Колонка, Кино — 4 сентября 2020, 01:35

Открытки с набережной неисцелимых. Зинаида Пронченко на Венецианском кинофестивале

77-й Венецианский кинофестиваль начался: несмотря на беды и невзирая на опасности, праздник кино должен состояться. О первых фильмах фестиваля рассказывает героически добравшаяся до Лидо Зинаида Пронченко. Специально в открытках с набережной неисцелимых.

77-й Венецианский кинофестиваль открылся на полусогнутых от страха ногах. Много суеты и лишней жестикуляции — мало действенных мер. Каждый второй критик может оказаться больным — коронавирусом или из-за конкурсной программы. 

Главный фильм пока — получасовая короткометражка «Человеческий голос» Педро Альмодовара. Очень вольная, как объявлено самим режиссером на титрах, экранизация одноименной пьесы Жана Кокто 1932 года, которая сперва прикидывается фотосессией для издательского дома Condé Nast времен Александра Либермана, а затем набирает метафорическую глубину и драматургическую высоту. Timeless beauty Тильда Суинтон ожидаемо (даже привычно) хороша. Все ей к лицу: и трикотажный брючный ансамбль Хайдер Аккерманн, и платья Демны Гвасалии, подобострастно склоняющегося перед призраком непревзойденного Кристобаля Баленсиаги. Тильда, чье имя уже давно означающее, а лицо — означаемое, — муза наших любимцев, мечется близко к тексту и по стопам всех товарок, когда-либо разыгрывавших драму сугубо женского старения и одиночества. Тоска, гнев, отчаяние, дожитие. Четыре стадии женщины за пятьдесят, которую уже никогда не примет в свои объятья большой город — неважно Париж или Мадрид, — не одарит ни любовью, ни сексом. 

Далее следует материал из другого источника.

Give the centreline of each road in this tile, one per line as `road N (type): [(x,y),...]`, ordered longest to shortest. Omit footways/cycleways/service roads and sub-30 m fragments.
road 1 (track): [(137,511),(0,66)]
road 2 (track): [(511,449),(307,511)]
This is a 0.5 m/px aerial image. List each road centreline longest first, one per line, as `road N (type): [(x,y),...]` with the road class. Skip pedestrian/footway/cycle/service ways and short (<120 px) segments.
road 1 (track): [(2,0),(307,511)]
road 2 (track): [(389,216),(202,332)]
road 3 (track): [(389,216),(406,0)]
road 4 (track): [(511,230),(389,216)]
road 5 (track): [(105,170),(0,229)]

Эксцентричная героиня Суинтон сначала приобретает в чопорной скобяной лавке, больше смахивающей на оружейный магазин, изящный аккуратный топорик — чтобы помнили, чтобы знали, чем чревато расставание с дамой на грани нервного срыва. Затем пытается покончить с собой, ведь мир не разжалобишь личными драмами. Затем долго прощается в телефонном разговоре с тенью от идеи — счастье можно помыслить, но его, как мы помним, не существует.

Альмодовар, переболев чумой 2020 года, снял «Человеческий голос» сразу после отмены карантина. Сжигая мосты с прошлым Тильда, вроде бы рушит стены, отделявшие от будущего погрязшее за время пандемии в параноидальных страхах человечество. 

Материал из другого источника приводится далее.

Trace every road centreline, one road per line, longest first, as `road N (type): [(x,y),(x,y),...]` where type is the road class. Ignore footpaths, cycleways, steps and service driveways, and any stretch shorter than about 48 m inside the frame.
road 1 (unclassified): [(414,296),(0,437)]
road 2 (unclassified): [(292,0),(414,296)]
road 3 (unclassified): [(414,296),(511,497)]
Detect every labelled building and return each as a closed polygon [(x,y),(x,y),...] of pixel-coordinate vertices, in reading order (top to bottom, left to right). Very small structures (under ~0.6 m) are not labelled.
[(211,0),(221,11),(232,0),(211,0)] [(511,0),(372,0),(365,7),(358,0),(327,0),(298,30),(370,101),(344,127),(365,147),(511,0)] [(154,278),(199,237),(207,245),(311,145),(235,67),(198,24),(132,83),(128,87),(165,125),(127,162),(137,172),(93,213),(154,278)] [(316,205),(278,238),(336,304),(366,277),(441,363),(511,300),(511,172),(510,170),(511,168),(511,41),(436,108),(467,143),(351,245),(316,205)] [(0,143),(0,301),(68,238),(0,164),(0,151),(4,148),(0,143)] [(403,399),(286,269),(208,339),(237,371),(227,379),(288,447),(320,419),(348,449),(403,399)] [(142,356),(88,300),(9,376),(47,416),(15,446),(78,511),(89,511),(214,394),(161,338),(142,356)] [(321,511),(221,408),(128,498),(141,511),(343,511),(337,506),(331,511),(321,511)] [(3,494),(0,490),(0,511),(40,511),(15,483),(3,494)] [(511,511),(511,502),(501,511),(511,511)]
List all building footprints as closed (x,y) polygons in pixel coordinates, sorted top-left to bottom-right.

«Встань и иди, твоя вера в красоту спасет тебя, самоизоляция — в голове, нет смерти для эстета», — как бы призывает зрителя Альмодовар. Но просится и иное прочтение. Оставь надежду всяк живущий, сдайся перед неотвратимым, умри. Ни Пуленк, ни Кокто, ни Дрис ван Нотен, ни Артемизия Джентилески от энтропии не спасут. Сколько бы ты ни выстраивал вокруг себя этот утонченный, полный референсов и реверансов декорум, в вечность заходят по одиночке, неважно, что на путнике — Шанель или масс-маркет no name.

«Все, что было так значимо для меня — кино, мода, живопись, театр и поэзия — оказалось мертвому припарки», — сокрушается мастер. За строчкой или кадром от небытия не спрячешься. А так хотелось преподать урок стоицизма, увы. 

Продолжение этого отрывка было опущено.